All kidding aside, captured this image along The Anhinga Trail.

Thanks for looking.


----------



## SlipperFan (Dec 18, 2012)

Good shot, Clark. Was it making a nest in the Tillandsia?


----------



## Hera (Dec 18, 2012)

Sweet photo! Thanks.


----------



## cnycharles (Dec 18, 2012)

nice catch


----------



## Clark (Dec 18, 2012)

Thanks

No Dot. But not far away, nest building was happening.
This species needs to dry itself after swimming/feeding.
Can't remember, but maybe water is able to reach it's skin.
At that time, at that location, anhinga were just starting nest building.

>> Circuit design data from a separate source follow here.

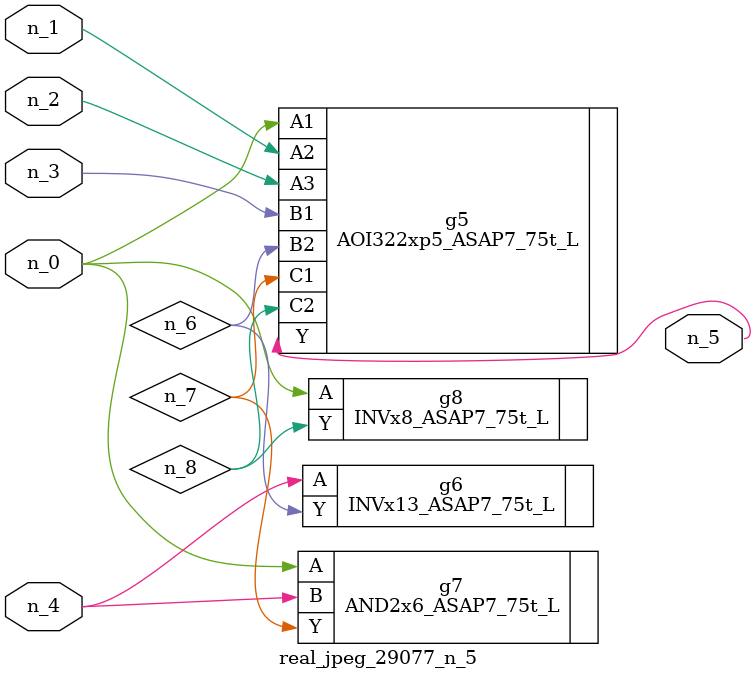
<source format=v>
module real_jpeg_29077_n_5 (n_4, n_0, n_1, n_2, n_3, n_5);

input n_4;
input n_0;
input n_1;
input n_2;
input n_3;

output n_5;

wire n_8;
wire n_6;
wire n_7;

AOI322xp5_ASAP7_75t_L g5 ( 
.A1(n_0),
.A2(n_1),
.A3(n_2),
.B1(n_3),
.B2(n_6),
.C1(n_7),
.C2(n_8),
.Y(n_5)
);

AND2x6_ASAP7_75t_L g7 ( 
.A(n_0),
.B(n_4),
.Y(n_7)
);

INVx8_ASAP7_75t_L g8 ( 
.A(n_0),
.Y(n_8)
);

INVx13_ASAP7_75t_L g6 ( 
.A(n_4),
.Y(n_6)
);


endmodule
</source>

A few months later, more north, we watched chicks feed from the adult.
Thank the maker, we are not that species...


----------



## abax (Dec 19, 2012)

Lovely photo, Clark. I'd love to have beautiful wings like that. Can you
imagine flying and diving????


----------



## JeanLux (Dec 19, 2012)

:clap: :clap: :clap: Jean


----------



## biothanasis (Dec 19, 2012)

Wonderful picture!!!!


----------



## Erythrone (Dec 19, 2012)

Wow!!!

Great shot!


----------



## KyushuCalanthe (Dec 19, 2012)

Put that on your Christmas tree!


----------



## goldenrose (Dec 20, 2012)

:drool: :clap: :drool: :clap: :drool: :clap: :drool:


----------



## Clark (Dec 20, 2012)

Much appreciated


----------



## Rick (Dec 20, 2012)

Clark said:


> Thanks
> 
> This species needs to dry itself after swimming/feeding.
> Can't remember, but maybe water is able to reach it's skin....



I thought all the cormorant types were pretty oily.

But they definitely like to sun and dry off.

That's a perfect picture Clark:clap:


----------



## Clark (Dec 21, 2012)

Thanks.
Perhaps the skin is protected.
Check out this link and scroll down to behavior.
It seems to be about the weight of the water.

http://en.wikipedia.org/wiki/Anhinga


----------